Spanish psychiatrist Marian Rojas Estapé has put a sharp phrase on a feeling many people know too well. “Permanent anxiety is the sliding door to depression,” she says, arguing that long periods of living on alert can help push some people toward a deeper mental health crisis.
Her warning is landing as youth mental health keeps moving into prime-time discussion. La Sexta premiered the three-part documentary series Vulnerables on April 5, focusing on young people from ages 12 to 19 and naming the psychiatrist as an adviser, executive producer, and expert voice in the project.
An alarm that stays on
Cortisol is a hormone the body releases when it senses danger. It is useful in a real emergency, like jumping out of the way of a car, because it helps the body react quickly.
The trouble starts when the alarm keeps ringing. In her book Cómo hacer que te pasen cosas buenas, the psychiatrist explains how the brain responds to stress, threat, overstimulation, and the pressures of digital life, while urging readers to understand their emotions in practical terms.
That is where her warning about anxiety and depression fits. She links many depressive states to long stretches of tension, childhood trauma, and inflammation, while using the phrase “cortisol intoxication” to describe what constant stress may do to the body.
Anxiety is more than worry
The National Institute of Mental Health says occasional anxiety is a normal part of life. But anxiety disorders are different because the fear does not go away, appears in many settings, and can get worse over time.
That distinction matters in everyday life. For a teenager, it may look like a racing heart before class, stomach pain before a test, constant phone checking, or lying awake when everyone else in the house is asleep.
No single symptom proves depression is coming. Still, a body stuck in alert mode is not just “being dramatic.” It can become a draining routine, like trying to live with a smoke alarm chirping in the next room.
Depression affects the whole day
Depression is more than feeling sad after a bad week.
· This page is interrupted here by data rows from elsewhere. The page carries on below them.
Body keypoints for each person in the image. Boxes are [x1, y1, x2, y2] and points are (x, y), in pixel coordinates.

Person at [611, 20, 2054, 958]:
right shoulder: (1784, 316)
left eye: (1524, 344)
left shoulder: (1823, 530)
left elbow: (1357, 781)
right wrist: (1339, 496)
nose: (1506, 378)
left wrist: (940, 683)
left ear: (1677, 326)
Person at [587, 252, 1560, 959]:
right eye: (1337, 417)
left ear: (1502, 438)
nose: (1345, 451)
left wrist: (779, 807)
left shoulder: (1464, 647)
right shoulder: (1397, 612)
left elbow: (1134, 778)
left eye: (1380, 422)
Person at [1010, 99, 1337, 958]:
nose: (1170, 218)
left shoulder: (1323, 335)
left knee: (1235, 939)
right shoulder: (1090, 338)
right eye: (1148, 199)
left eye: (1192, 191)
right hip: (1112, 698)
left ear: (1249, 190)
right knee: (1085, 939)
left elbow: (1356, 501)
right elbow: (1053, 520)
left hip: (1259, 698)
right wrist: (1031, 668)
Federal health guidance describes it as an illness that can cause severe symptoms affecting sleep, eating, work, school, thinking, and daily routines.
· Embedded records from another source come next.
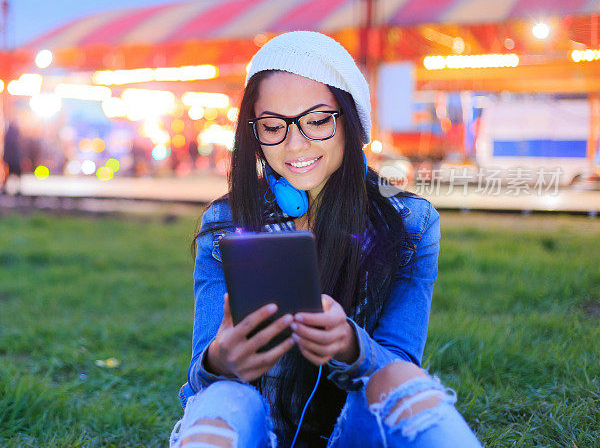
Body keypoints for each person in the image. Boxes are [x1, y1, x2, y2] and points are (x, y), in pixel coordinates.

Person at [170, 32, 482, 448]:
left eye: (317, 121)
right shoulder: (228, 221)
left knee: (401, 378)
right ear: (254, 132)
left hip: (353, 435)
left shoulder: (411, 224)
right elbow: (199, 379)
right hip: (252, 433)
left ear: (351, 120)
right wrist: (220, 359)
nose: (295, 144)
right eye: (273, 126)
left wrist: (351, 345)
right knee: (224, 395)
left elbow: (399, 367)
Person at [2, 119, 22, 195]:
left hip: (10, 159)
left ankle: (8, 189)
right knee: (16, 174)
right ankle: (16, 190)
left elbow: (6, 148)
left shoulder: (8, 134)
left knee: (10, 174)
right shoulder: (15, 135)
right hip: (14, 159)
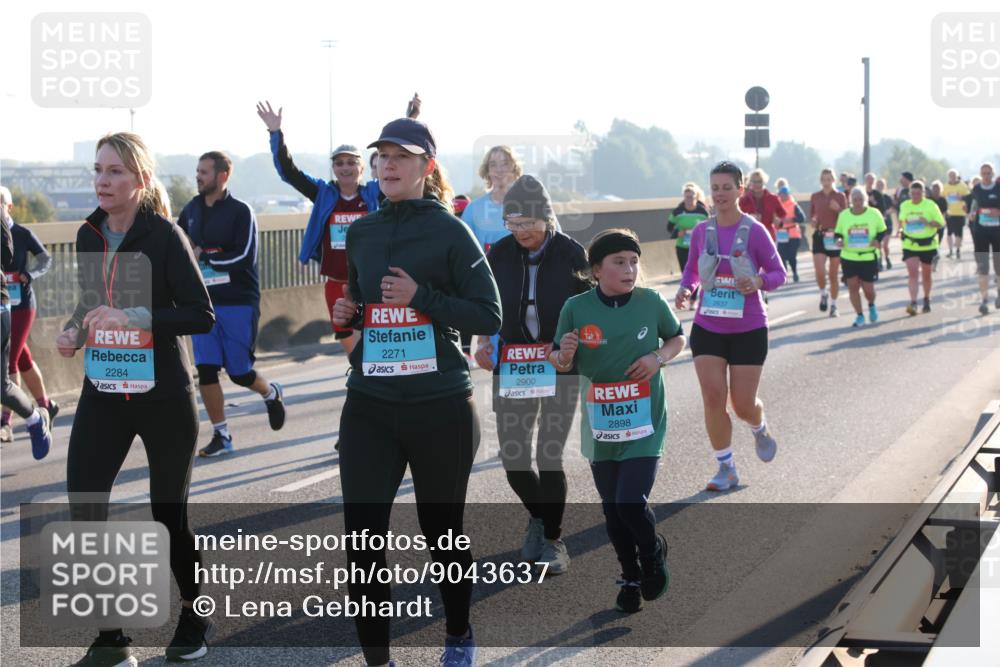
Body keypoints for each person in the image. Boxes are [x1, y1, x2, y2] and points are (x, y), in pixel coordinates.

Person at [331, 116, 501, 667]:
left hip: (440, 406)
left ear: (427, 167)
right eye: (381, 156)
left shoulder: (450, 230)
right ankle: (379, 661)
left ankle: (457, 632)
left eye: (400, 157)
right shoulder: (362, 231)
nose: (387, 166)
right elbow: (362, 302)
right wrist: (348, 314)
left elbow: (488, 312)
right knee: (362, 541)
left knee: (441, 532)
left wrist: (421, 296)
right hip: (371, 406)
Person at [57, 132, 216, 666]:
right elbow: (89, 300)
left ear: (141, 181)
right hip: (104, 391)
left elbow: (201, 314)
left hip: (163, 395)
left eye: (116, 172)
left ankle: (195, 612)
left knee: (167, 515)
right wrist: (74, 330)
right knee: (85, 507)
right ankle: (112, 638)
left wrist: (136, 317)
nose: (103, 180)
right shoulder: (88, 234)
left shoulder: (164, 237)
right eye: (98, 171)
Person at [551, 227, 685, 613]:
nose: (629, 269)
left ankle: (652, 554)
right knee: (611, 509)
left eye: (634, 262)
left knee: (630, 502)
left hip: (644, 422)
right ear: (596, 270)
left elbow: (678, 339)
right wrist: (564, 354)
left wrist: (656, 359)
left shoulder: (650, 302)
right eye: (619, 262)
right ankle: (628, 575)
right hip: (600, 424)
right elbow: (558, 360)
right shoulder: (575, 309)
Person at [474, 175, 589, 575]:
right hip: (514, 365)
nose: (521, 231)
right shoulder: (500, 253)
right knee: (514, 456)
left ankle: (554, 540)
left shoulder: (572, 253)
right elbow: (485, 305)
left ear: (545, 216)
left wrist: (571, 347)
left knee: (549, 454)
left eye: (527, 222)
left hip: (560, 366)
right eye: (513, 223)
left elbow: (588, 308)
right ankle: (539, 517)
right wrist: (483, 342)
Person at [258, 96, 419, 357]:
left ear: (364, 168)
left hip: (371, 281)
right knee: (347, 337)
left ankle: (375, 376)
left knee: (375, 334)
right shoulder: (323, 193)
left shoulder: (374, 194)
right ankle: (364, 372)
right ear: (333, 168)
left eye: (351, 162)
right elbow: (288, 172)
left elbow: (399, 165)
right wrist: (275, 132)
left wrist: (410, 119)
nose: (345, 167)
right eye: (339, 163)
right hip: (336, 282)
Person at [674, 161, 786, 492]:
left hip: (748, 327)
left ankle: (759, 425)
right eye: (715, 188)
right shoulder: (701, 231)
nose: (720, 194)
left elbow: (779, 273)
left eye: (727, 188)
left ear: (740, 190)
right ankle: (726, 468)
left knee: (742, 404)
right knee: (712, 396)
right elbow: (692, 271)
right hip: (708, 325)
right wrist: (686, 289)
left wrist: (758, 280)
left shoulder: (754, 231)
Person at [178, 151, 286, 457]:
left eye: (205, 172)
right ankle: (222, 435)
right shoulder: (190, 210)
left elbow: (244, 258)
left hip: (238, 301)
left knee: (239, 372)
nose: (198, 176)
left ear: (223, 175)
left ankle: (270, 392)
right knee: (207, 369)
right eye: (197, 171)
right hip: (203, 304)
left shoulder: (242, 212)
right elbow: (180, 249)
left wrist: (207, 255)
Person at [0, 187, 57, 444]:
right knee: (23, 358)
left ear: (8, 207)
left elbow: (46, 258)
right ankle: (46, 405)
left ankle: (6, 423)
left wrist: (30, 274)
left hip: (21, 304)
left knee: (10, 360)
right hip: (5, 305)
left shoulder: (21, 233)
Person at [835, 187, 887, 327]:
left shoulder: (874, 213)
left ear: (866, 200)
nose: (858, 202)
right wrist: (839, 240)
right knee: (853, 287)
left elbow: (882, 230)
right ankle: (859, 315)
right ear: (851, 200)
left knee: (868, 289)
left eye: (860, 200)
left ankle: (871, 305)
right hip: (849, 256)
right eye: (855, 200)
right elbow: (838, 233)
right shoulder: (844, 215)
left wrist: (878, 240)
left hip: (868, 256)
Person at [898, 181, 945, 315]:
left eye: (918, 193)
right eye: (913, 193)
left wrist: (928, 222)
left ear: (923, 193)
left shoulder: (930, 205)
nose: (915, 196)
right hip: (910, 244)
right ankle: (913, 303)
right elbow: (902, 221)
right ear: (909, 193)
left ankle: (926, 298)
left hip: (928, 244)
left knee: (926, 275)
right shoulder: (905, 205)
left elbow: (941, 223)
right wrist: (902, 227)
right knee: (912, 273)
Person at [810, 168, 848, 316]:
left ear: (834, 180)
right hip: (820, 235)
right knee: (819, 271)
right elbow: (813, 216)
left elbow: (846, 217)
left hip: (835, 235)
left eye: (829, 179)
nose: (826, 182)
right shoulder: (815, 196)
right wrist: (813, 221)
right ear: (820, 181)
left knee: (833, 274)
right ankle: (823, 293)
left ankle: (834, 305)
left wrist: (838, 210)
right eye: (823, 179)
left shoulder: (840, 196)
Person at [969, 162, 1000, 315]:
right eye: (984, 173)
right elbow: (974, 204)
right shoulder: (976, 189)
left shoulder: (998, 188)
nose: (986, 176)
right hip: (981, 231)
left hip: (997, 232)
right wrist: (972, 213)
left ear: (993, 174)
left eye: (989, 173)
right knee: (983, 268)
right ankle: (984, 300)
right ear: (980, 175)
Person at [667, 182, 710, 273]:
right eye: (687, 197)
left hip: (699, 247)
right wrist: (678, 233)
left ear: (696, 197)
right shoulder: (677, 212)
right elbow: (669, 228)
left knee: (699, 274)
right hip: (682, 248)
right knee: (686, 273)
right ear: (684, 197)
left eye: (691, 197)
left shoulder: (703, 212)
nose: (689, 200)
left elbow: (711, 229)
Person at [737, 168, 782, 241]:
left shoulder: (773, 199)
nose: (757, 184)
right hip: (749, 238)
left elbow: (782, 216)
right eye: (754, 182)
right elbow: (736, 220)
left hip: (768, 237)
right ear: (750, 183)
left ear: (764, 182)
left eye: (759, 181)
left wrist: (778, 222)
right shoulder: (743, 201)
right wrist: (749, 218)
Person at [775, 185, 804, 282]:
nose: (783, 196)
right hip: (781, 234)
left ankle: (795, 272)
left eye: (785, 194)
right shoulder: (776, 205)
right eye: (781, 194)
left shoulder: (794, 205)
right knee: (782, 255)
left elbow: (802, 218)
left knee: (791, 255)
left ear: (788, 195)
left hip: (793, 234)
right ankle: (784, 274)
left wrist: (791, 219)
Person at [942, 169, 971, 259]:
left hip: (960, 212)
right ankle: (950, 251)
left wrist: (961, 197)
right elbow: (942, 198)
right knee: (949, 232)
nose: (952, 177)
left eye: (954, 176)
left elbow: (968, 198)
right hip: (949, 212)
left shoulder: (962, 185)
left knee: (959, 232)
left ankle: (958, 250)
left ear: (957, 176)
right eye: (950, 176)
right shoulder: (945, 186)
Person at [875, 177, 894, 269]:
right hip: (877, 224)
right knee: (879, 244)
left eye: (881, 185)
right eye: (878, 185)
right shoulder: (874, 197)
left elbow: (893, 208)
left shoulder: (887, 197)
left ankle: (887, 258)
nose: (880, 187)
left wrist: (886, 212)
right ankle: (879, 260)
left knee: (885, 245)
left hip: (887, 223)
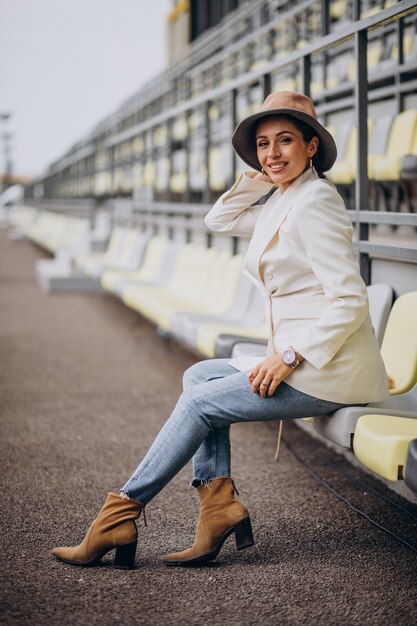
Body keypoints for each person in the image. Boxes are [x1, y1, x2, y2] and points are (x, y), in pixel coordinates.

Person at [51, 91, 389, 570]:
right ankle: (219, 509)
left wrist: (288, 356)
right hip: (300, 358)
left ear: (312, 146)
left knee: (198, 403)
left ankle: (117, 516)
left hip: (327, 369)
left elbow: (351, 299)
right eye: (263, 143)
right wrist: (258, 176)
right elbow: (219, 218)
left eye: (286, 141)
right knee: (199, 377)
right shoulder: (284, 199)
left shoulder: (316, 202)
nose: (272, 153)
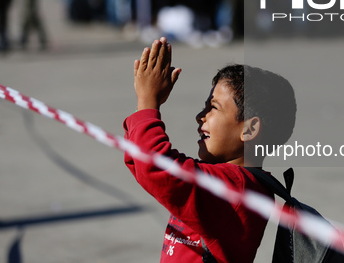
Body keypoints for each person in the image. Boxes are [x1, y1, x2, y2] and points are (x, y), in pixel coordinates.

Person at [123, 37, 297, 262]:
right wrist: (144, 109)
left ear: (249, 129)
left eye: (213, 107)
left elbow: (156, 170)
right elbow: (142, 164)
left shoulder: (236, 189)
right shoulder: (228, 180)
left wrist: (147, 102)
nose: (200, 116)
That makes the sliding-door image easy to understand. Anxiety can keep a person braced for danger, while depression can make even ordinary tasks feel heavy, slow, or pointless.
This is also why the conversation should not stop at mood. The CDC says mental and physical health are closely linked, and that depression can raise the risk of chronic conditions such as diabetes, heart disease, and stroke.
Inflammation is part of the debate
Inflammation is the body’s defense response when it is hurt or fighting infection. In short bursts, it helps protect us. When it lingers, researchers are studying whether it may also play a role in depression for some patients.
A University of Bristol led pilot randomized clinical trial tested tocilizumab, an immune-system drug used for rheumatoid arthritis, in 30 adults with difficult-to-treat depression.
The early results suggested possible improvements in depression symptoms, fatigue, anxiety, and quality of life, but the researchers stressed that the study was small.
The work does not mean anti-inflammatory drugs are ready to replace standard depression care.
In the published trial, remission was seen in about 54 percent of participants given tocilizumab and about 31 percent of those given placebo, but the authors said larger studies are needed.

The numbers explain the urgency
The World Health Organization reported in 2025 that more than 1 billion people live with mental health disorders worldwide. Anxiety and depressive disorders were described as the most common types among both men and women.
In the United States, CDC data show that 4.8 percent of adults reported regular feelings of depression in the 2024 National Health Interview Survey. That may sound small at first, but across a country, it represents millions of people dealing with the weight of symptoms day after day.
These numbers are not meant to frighten families. They are a reminder that anxiety and depression are common enough to deserve plain language, early attention, and less shame.
Sleep, food, and movement still matter
The psychiatrist’s practical starting point is familiar, but not trivial. Sleep well, eat in a healthy way, and move your body. It sounds simple, almost too simple, until you remember how fast those habits collapse during exams, work pressure, family conflict, or endless scrolling at midnight.
These habits are not a cure for clinical depression. They are the floor, not the whole house. People with severe symptoms, self-harm, or thoughts of suicide need trained help, not just a better bedtime.
At the end of the day, the message is not that cortisol explains everything. It is that chronic anxiety can be a warning light, and the earlier someone pays attention, the better chance there is to step away from that sliding door.
The main work referenced in this article has been published by Espasa.